The ALJ did not explain why Mr. B.'s multi-year course of treatment — which included numerous injections, pain therapy, prescription narcotic painkillers and a muscle relaxer — was merely "conservative." See Plessinger v. Berryhill, 900 F.3d 909, 916 (7th Cir. 2018) (treatment regimen of injections and narcotics bolsters the credibility of allegations of pain). The failure to pursue more invasive measures such as surgery may not automatically be labeled as "conservative" treatment, see Huber v. Berryhill, 732 F. App'x 451, 456 (7th Cir. 2018), especially here, where Mr. B. underwent one spinal surgery prior to the alleged on-set date and his disability was deemed "permanent."
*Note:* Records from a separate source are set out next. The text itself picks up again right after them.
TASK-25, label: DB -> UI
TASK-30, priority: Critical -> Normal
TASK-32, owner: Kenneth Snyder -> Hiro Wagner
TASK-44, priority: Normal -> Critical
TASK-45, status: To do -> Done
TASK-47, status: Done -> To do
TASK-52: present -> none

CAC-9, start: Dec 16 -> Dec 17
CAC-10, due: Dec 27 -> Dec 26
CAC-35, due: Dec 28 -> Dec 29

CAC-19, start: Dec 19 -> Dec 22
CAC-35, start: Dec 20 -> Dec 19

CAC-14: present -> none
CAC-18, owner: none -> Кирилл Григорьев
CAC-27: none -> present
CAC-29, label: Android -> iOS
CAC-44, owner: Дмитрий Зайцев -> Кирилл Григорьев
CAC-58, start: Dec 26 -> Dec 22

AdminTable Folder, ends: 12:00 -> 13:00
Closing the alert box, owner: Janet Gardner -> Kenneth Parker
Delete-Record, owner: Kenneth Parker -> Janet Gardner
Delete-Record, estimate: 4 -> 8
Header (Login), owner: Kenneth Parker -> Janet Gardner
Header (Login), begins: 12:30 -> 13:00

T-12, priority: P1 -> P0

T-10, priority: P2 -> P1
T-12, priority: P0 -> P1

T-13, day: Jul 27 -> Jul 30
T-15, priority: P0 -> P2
Moreover, "an ALJ must not draw any inferences about an individual's symptoms and their functional effects from a failure to seek or pursue regular medical treatment without first considering any explanations that the individual may provide." SSR 96-7p, 1996 WL 374186 at *7 (July 2, 1996); see also Shauger v. Astrue, 675 F.3d 690, 696 (7th Cir. 2012) ("[A]n ALJ must first explore the claimant's reasons for the lack of medical care before drawing a negative inference ... The claimant's `good reason' may include an inability to afford treatment, ineffectiveness of further treatment, or intolerable side effects"). The record contains statements that Mr. B. had trouble getting treatments covered by insurance as well as difficulties with worker's compensation (R. 276). The ALJ failed to address why these were not legitimate reasons for Mr. B.'s cessation of medical treatment.
For the foregoing reasons, plaintiff's motion for summary judgment (doc. # 9) is granted and defendant's motion for summary judgment (doc. #18) is denied. We remand the case for further proceedings consistent with this opinion. The case is terminated.